Fed up, sidelined with secondaries

Oh I am so fed up. Apologies in advance for the rant, especially as I have read of yet another of our members passing away, I feel so sad and scared, it feels so selfish to be having a whinge.

Since being told I have extensive bone metastases last June ,I have felt sidelined and pushed aside by my hospital, as if I am no longer important or intelligent enough to comprehend information or be given time or choices in my treatment. I go to the Oncology clinic every 3 weeks now to receive the briefest of consultations with my Oncologist, who is assisted by a Health Care assistant. I don’t get to see a nurse to ask any questions. I am on Capecitabine and Vinoralbine orally so am pretty tied to a tablet routine and blood test routine then have to ring for results, BUT why do I feel as if I am just a neurotic nuisance?

In November I applied to my insurance company for a terminal illness payout. I had discussed this with my previous oncologist (who I changed as she was the archetypal grim-reaper) and she was not prepared to say that I would die within a year as per insurance company requirements. I re-discussed this with my present Oncologist and he said he was prepared to do the paperwork as my prognosis was uncertain and he could not say for sure that I would still be alive in a year’s time. After many phone calls to Onc’s secretary chasing the report (always being told it was not a priority) the letter went off without a copy being sent to me for approval. Anyway, I had a phone call from Insurance company last Friday saying their medical officers felt my prognosis was “not too bad” at the moment so claim turned down. The policy expires next year so I am in the very last period of time when I could have put in the claim. I have had to give up work so that money would have helped so much. I don’t understand how they can stipulate a time limit for being terminal.

My head is a mess. I feel let down by my first Oncologist who failed to spot signs of secondaries in 2010/11 then told me my CT scan was clear last June only to recall me a week later to say it was far from okay. She offered me no further treatment when Exemestane failed to halt my rising tumour markers and sent me away to die – saying 18 months was the median survival time for someone with secondaries. I went for 2nd opinion at the Royal Marsden and whilst they suggested further chemo (which I am now on) their letter was not very encouraging either saying I had relapsed very quickly after initial treatment and whilst further chemo might help slow things down, this was unusual. Reading on the bone mets and other threads I realise that many of you ladies have had great success with oral chemo but how many have not?
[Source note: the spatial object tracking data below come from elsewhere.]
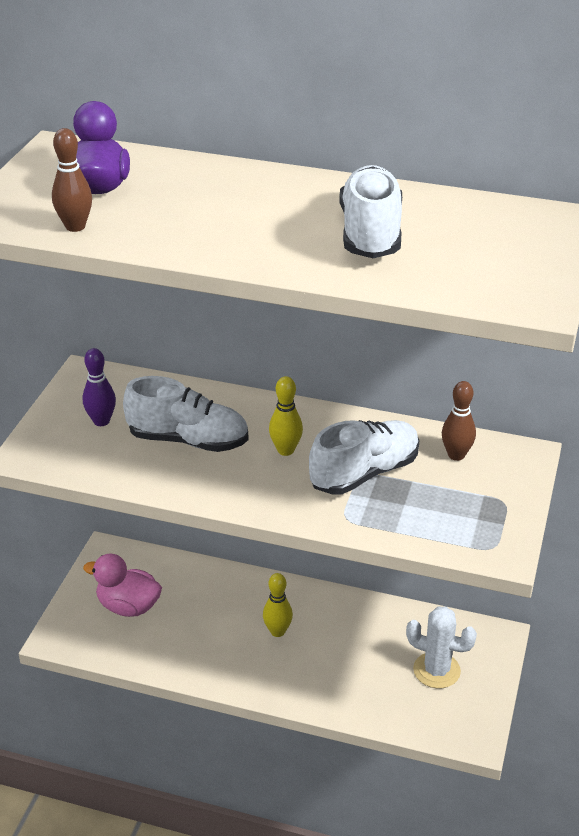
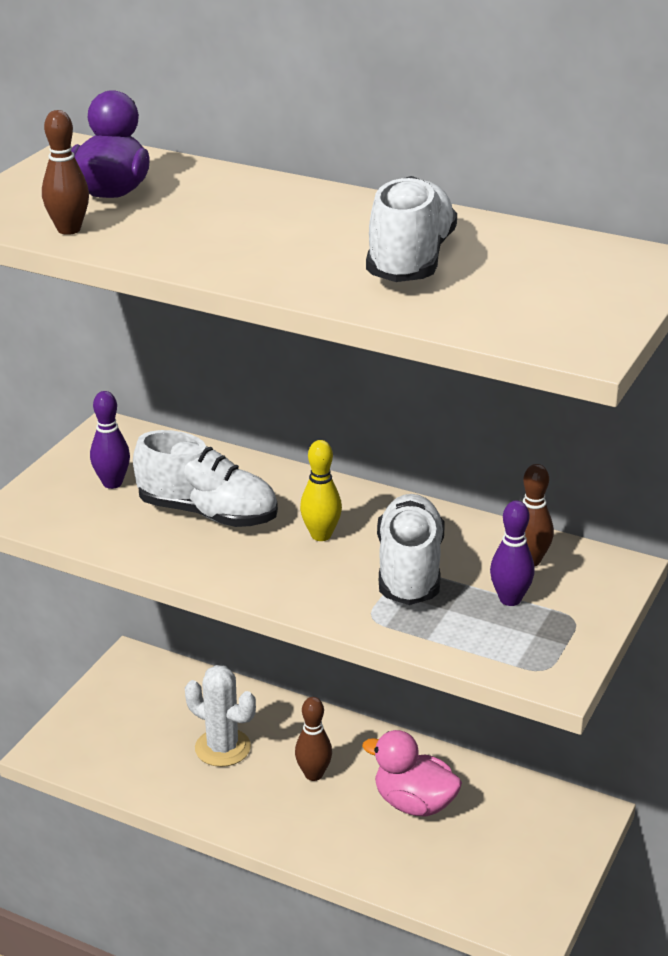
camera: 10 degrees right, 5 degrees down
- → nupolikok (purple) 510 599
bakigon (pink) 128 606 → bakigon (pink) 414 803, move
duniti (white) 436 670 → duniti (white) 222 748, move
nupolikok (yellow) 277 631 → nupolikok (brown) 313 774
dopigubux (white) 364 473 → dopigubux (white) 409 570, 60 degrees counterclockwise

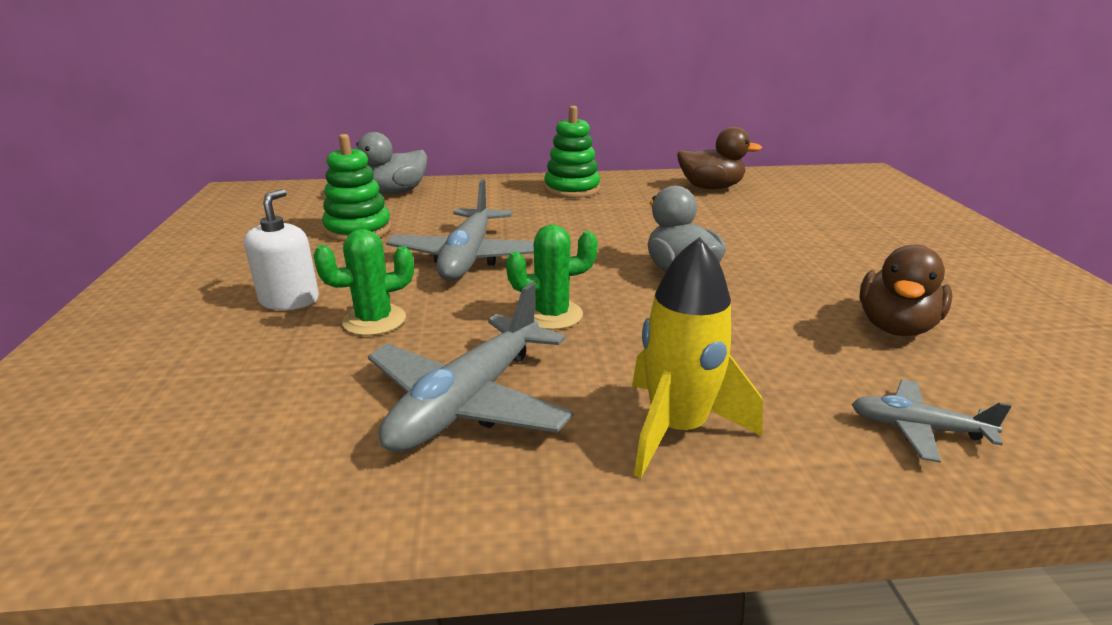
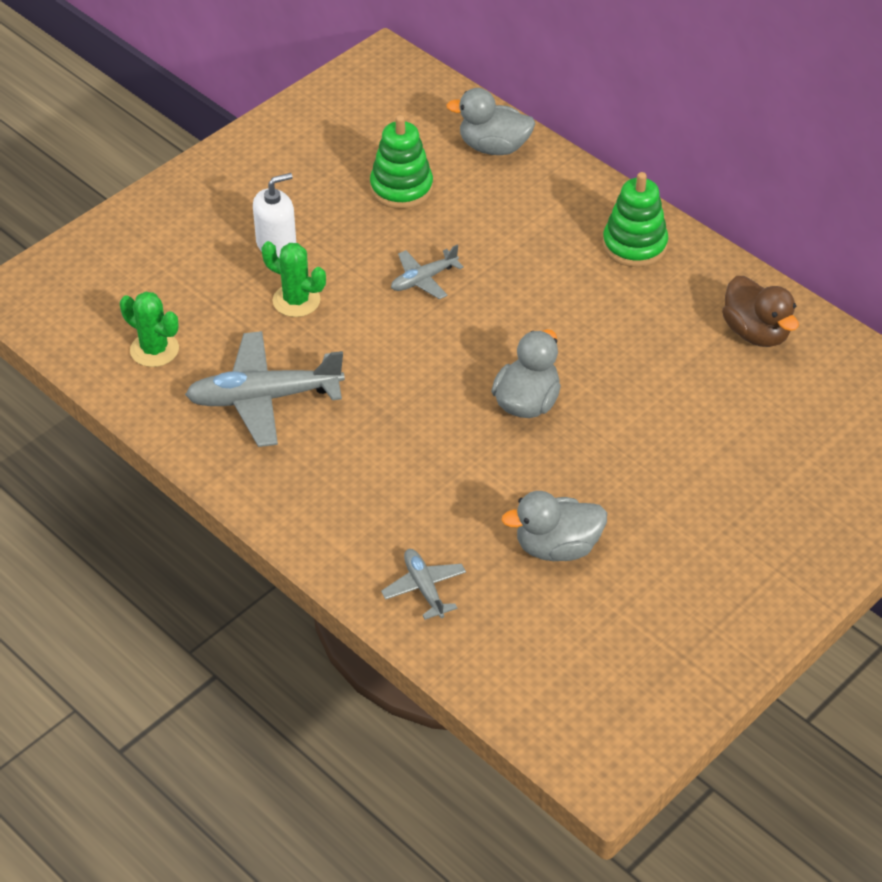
camera: 50 degrees right, 20 degrees up
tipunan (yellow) 677 429 → -
duniti (green) 552 315 → duniti (green) 154 350, move
bakigon (brown) 895 327 → bakigon (grey) 557 547
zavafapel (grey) 468 258 → zavafapel (grey) 423 279, x0.53

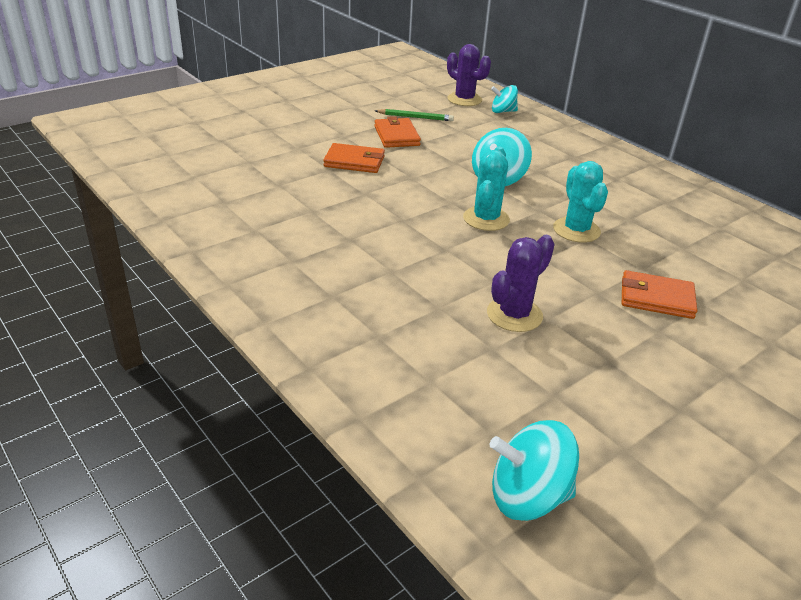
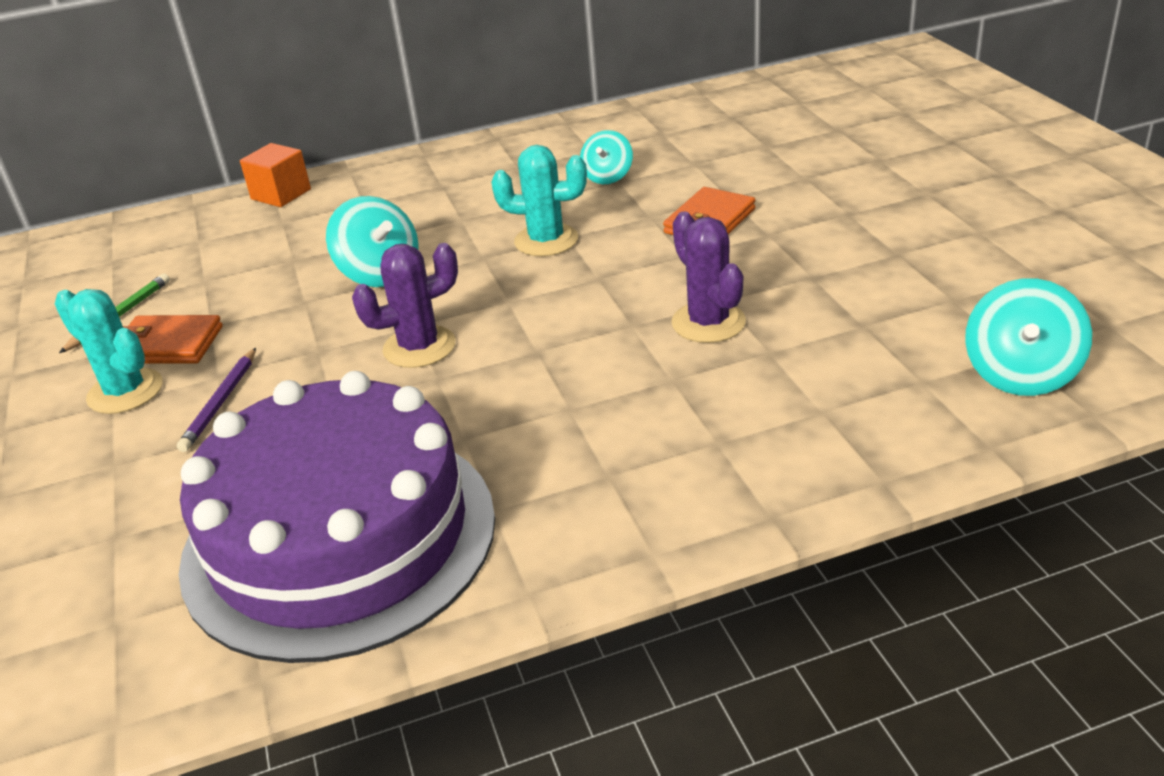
camera: 65 degrees left, 0 degrees up
- → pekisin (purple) 339 537
- → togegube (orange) 281 194
duniti (purple) 464 99 → duniti (purple) 419 347, move
duniti (turquoise) 486 219 → duniti (turquoise) 125 391, move
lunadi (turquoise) 503 111 → lunadi (turquoise) 607 177, move
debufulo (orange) 354 161 → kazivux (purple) 220 402

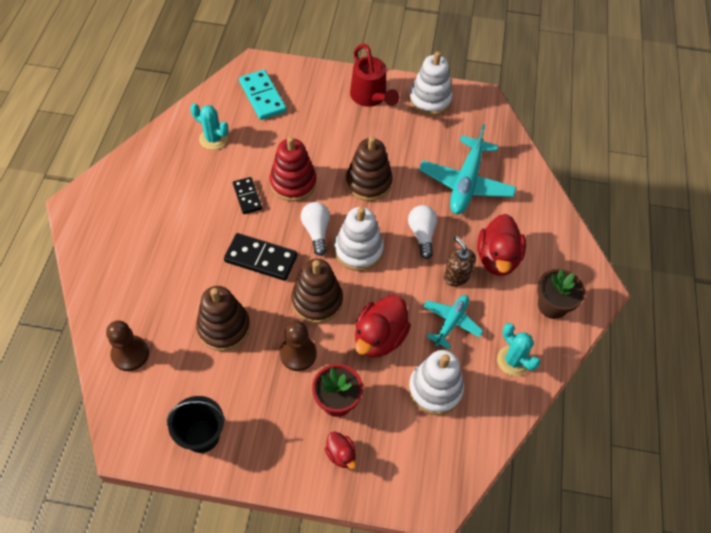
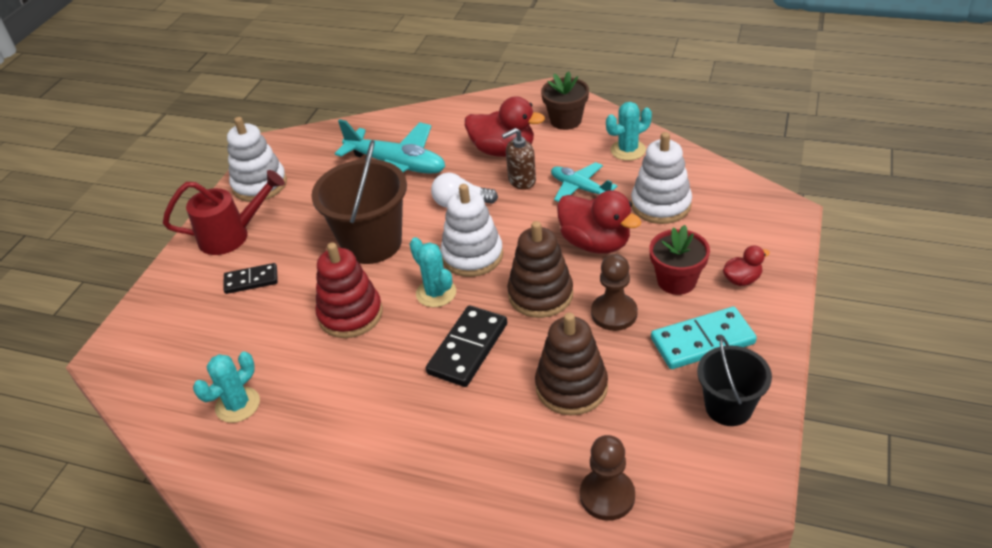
camera: 75 degrees left, 15 degrees down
I feel a nuisance every time I have to call for help, which is not often as I am an experienced nurse and do not panic at the slightest twinge. I called the out of hours service last week in the early hours as I was experiencing severe chest/gastric pain, brought on ,I believed , my evening dose of Capecitabine. A Nurse Practitioner and student nurse came to see me and concluded that it was not heart or embolism and suggested a warm bath and fizzy drink, nothing for the pain (I had tried my usual remedies including Oromorph). I suffered all night and next day as couldn’t get to see my GP until 5.20. She diagnosed oesophagitis and gave me Buscopan and Lansoprazole to settle things down.

3 years ago I was an intelligent healthcare professional getting on with my life, now I feel like a child with no access to details about me (refused copies of my latest mri & ct scans) no say in what happens to me and tied to the hospital with so many appts. Of course I am grateful for all the care I have had but the recent patient satisfaction questionnaire I received rather summed everything up with its questions about privacy, dignity, communication etc and one of my real bugbears – “do the staff ask by what name you would like to be addressed”. No they NEVER do and I hate being called by my full name as it takes me back to my childhood days. No privacy as an in-patient that’s for sure.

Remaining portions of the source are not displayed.